The Four Waters
St. Teresa of Avila
Theresa, of Jesus, The Roving Nun, The Teacher of Prayer
1515-1582, Spain
Memorial, October 15th
Patronage is extensive
A doctor of the church; she is one of the Incorrupt whose body remains intact.
St. Teresa of Avila was a Spanish Carmelite nun and mystic who was an affectionate extrovert of great joy and determination. Often sick in her early years she did not labor in gardens as required of the other Sisters, but she did convalesce in them and found them a source of meditation and insight. It wasn’t until she was around forty and having regained her health that her spiritual development really began to take root and at forty-seven she began writing about the practice of prayer.

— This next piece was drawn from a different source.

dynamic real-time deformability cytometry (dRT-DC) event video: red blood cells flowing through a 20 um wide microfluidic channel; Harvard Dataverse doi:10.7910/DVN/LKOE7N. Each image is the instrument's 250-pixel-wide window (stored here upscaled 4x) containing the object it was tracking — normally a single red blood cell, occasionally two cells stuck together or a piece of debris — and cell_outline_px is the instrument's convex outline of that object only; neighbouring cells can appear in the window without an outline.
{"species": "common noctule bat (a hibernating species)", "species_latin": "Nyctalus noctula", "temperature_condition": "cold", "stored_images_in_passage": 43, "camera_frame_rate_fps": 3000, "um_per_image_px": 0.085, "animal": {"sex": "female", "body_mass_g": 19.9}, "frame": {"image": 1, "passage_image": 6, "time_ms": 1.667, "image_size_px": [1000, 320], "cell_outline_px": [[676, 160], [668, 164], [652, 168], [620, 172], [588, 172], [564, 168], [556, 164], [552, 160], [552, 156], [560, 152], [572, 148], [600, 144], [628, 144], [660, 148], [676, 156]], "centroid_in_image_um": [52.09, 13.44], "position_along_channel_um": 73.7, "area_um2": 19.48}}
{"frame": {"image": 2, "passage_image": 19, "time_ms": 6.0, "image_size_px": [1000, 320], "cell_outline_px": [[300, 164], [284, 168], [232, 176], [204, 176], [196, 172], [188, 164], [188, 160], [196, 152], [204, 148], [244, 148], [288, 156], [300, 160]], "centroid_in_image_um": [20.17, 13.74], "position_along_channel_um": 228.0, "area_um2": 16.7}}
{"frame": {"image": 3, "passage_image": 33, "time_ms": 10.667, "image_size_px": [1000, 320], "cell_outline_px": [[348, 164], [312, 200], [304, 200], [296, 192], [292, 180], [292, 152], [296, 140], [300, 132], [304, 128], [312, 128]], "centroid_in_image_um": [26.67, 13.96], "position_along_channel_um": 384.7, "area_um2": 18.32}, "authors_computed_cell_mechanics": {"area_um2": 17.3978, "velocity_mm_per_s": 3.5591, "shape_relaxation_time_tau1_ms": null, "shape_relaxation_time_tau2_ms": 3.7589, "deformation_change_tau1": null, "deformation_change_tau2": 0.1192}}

Part of her early writings on spiritual doctrine depicts different stages or grades of a life in prayer in metaphorical terms taken from watering a garden, known as the “four waters.” The water being how God reaches the soul and our soul is the garden to be grown for his delight. A very simple description of prayer is that God plants the garden that we grow through prayer which is equated with different ways of irrigation:
· We draw the water from a well using a rope and then carry the water to our garden; this is an active form of praying, using one’s faculties and reaping what benefits one can through ones own efforts.
· Next, to simplify the flow a water-wheel is used which has dippers. As the wheel turns the water is poured into a trough that hydrates our garden. St. Teresa describes this stage as a point when the faculties of the soul begin to recollect itself, bordering on the supernatural, and this enjoyment brings greater delight.
· The flow of irrigation is then expanded by means of a stream. This form of prayer is more mystical, requiring little human effort with all the faculties focused on God.
· In the final method of watering our garden we accept the rain God sends without our own effort. This is called the Prayer of Union and is totally infused by God, a mystical action taking place in varying degrees.
In her book, The Way of Perfection, St. Teresa gives a much more expansive and beautiful explanation of the gardens of our souls. The book also tells, by her own admission, her exploits as a teenager with a great attraction to fashion, perfume and boys! Her poor widowed father in exasperation and fear for her virtue sent her to an Augustinian nunnery, and once there her life found a different kind of fertile soil.